His valiant story is the subject of Mexican producer Eduardo Verastegui’s film Sound of Freedom, available for viewing nationwide beginning July 4.
Indeed, there’s an Epstein connection: Jim Caviezel, who plays Ballard, says the film features an Epstein island allegory, and wonders how the “three-letter agencies” could not be aware of the extent of the child-trafficking problem. He hopes the film will motivate more witnesses and whistle-blowers into speaking up.
In the film’s dramatized storyline, a boy whom Ballard has rescued while a government agent tells him to also rescue his sister, handing over a necklace to help identify the girl. Unable to do much in his official capacity, but not having the heart to ignore the boy’s request, Ballard quits his job, teams up with some other agents, and against great odds rescues the girl from Colombia.
= = = = =
## DESCRIPTION OF THE TASK
Decide whether each statement agrees with the text on the film Sound of Freedom, giving yes or no along with the exact words from the text that settle it.
1. The film can be watched across the country starting July 4.
2. Jim Caviezel plays Ballard.
3. In the film, Ballard rescues the girl from Colombia while keeping his job.
The data that comes next has nothing to do with the text.

## SOURCE EXCERPT
= = = = =
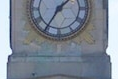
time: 1:35
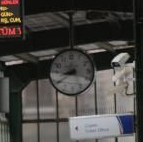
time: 8:39
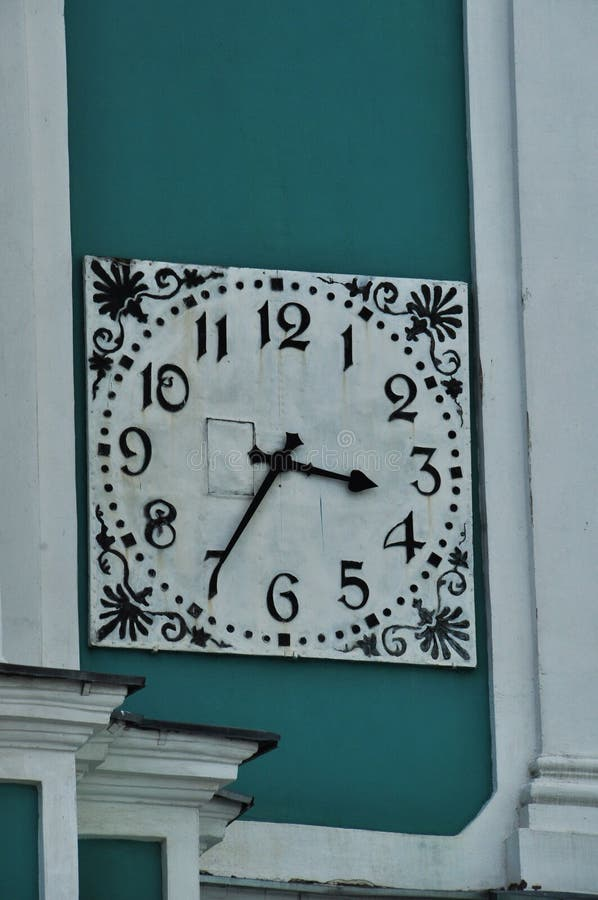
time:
= = = = =
## OUTPUT OF THE EXERCISE
1. Yes: "available for viewing nationwide beginning July 4"
2. Yes: "Jim Caviezel, who plays Ballard"
3. No: "Ballard quits his job"